*Exercise aim*: Please write out exactly the lines of the data below from the line holding "- Finished PR" through the line holding "- Work on layout (PRs next week)", and leave out the rest.

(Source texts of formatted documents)
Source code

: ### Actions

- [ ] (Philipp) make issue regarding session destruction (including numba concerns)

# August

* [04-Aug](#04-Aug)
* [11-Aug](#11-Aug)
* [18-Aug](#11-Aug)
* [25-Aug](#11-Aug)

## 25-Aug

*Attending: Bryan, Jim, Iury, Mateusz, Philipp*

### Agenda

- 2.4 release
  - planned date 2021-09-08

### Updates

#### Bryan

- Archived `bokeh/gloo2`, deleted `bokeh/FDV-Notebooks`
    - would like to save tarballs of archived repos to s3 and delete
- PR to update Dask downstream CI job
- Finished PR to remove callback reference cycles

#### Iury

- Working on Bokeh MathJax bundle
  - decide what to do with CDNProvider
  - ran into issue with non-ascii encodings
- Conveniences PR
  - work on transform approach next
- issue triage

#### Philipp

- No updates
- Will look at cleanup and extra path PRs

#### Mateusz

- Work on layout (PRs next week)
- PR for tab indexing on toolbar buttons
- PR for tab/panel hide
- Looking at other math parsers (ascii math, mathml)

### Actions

*Problem solution*:
- Finished PR to remove callback reference cycles

#### Iury

- Working on Bokeh MathJax bundle
  - decide what to do with CDNProvider
  - ran into issue with non-ascii encodings
- Conveniences PR
  - work on transform approach next
- issue triage

#### Philipp

- No updates
- Will look at cleanup and extra path PRs

#### Mateusz

- Work on layout (PRs next week)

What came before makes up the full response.